#### What to do:
Extract the text of every line below and copy it out verbatim, with nothing added, dropped, or altered.

#### Data records:
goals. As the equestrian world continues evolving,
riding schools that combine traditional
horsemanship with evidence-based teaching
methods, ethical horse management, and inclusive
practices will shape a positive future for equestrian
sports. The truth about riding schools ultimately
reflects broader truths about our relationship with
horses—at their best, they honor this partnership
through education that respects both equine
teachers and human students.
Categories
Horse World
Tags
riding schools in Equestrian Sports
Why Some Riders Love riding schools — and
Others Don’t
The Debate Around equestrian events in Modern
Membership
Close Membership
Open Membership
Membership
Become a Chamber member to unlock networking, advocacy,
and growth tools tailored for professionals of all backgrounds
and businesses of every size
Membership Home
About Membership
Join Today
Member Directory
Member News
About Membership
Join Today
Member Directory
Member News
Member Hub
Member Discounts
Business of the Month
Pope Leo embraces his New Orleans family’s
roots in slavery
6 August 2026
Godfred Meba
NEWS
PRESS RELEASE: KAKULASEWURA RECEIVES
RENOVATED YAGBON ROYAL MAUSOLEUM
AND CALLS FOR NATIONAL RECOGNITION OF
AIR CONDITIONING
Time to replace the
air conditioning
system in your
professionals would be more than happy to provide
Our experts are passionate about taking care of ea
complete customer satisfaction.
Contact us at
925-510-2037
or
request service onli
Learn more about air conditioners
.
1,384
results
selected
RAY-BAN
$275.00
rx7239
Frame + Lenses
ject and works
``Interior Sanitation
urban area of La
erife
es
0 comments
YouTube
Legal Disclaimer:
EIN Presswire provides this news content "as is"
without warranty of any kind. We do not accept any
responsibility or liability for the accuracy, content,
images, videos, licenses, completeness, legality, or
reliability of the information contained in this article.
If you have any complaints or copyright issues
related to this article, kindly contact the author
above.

#### Answer to this task:
goals. As the equestrian world continues evolving,
riding schools that combine traditional
horsemanship with evidence-based teaching
methods, ethical horse management, and inclusive
practices will shape a positive future for equestrian
sports. The truth about riding schools ultimately
reflects broader truths about our relationship with
horses—at their best, they honor this partnership
through education that respects both equine
teachers and human students.
Categories
Horse World
Tags
riding schools in Equestrian Sports
Why Some Riders Love riding schools — and
Others Don’t
The Debate Around equestrian events in Modern
Membership
Close Membership
Open Membership
Membership
Become a Chamber member to unlock networking, advocacy,
and growth tools tailored for professionals of all backgrounds
and businesses of every size
Membership Home
About Membership
Join Today
Member Directory
Member News
About Membership
Join Today
Member Directory
Member News
Member Hub
Member Discounts
Business of the Month
Pope Leo embraces his New Orleans family’s
roots in slavery
6 August 2026
Godfred Meba
NEWS
PRESS RELEASE: KAKULASEWURA RECEIVES
RENOVATED YAGBON ROYAL MAUSOLEUM
AND CALLS FOR NATIONAL RECOGNITION OF
AIR CONDITIONING
Time to replace the
air conditioning
system in your
professionals would be more than happy to provide
Our experts are passionate about taking care of ea
complete customer satisfaction.
Contact us at
925-510-2037
or
request service onli
Learn more about air conditioners
.
1,384
results
selected
RAY-BAN
$275.00
rx7239
Frame + Lenses
ject and works
``Interior Sanitation
urban area of La
erife
es
0 comments
YouTube
Legal Disclaimer:
EIN Presswire provides this news content "as is"
without warranty of any kind. We do not accept any
responsibility or liability for the accuracy, content,
images, videos, licenses, completeness, legality, or
reliability of the information contained in this article.
If you have any complaints or copyright issues
related to this article, kindly contact the author
above.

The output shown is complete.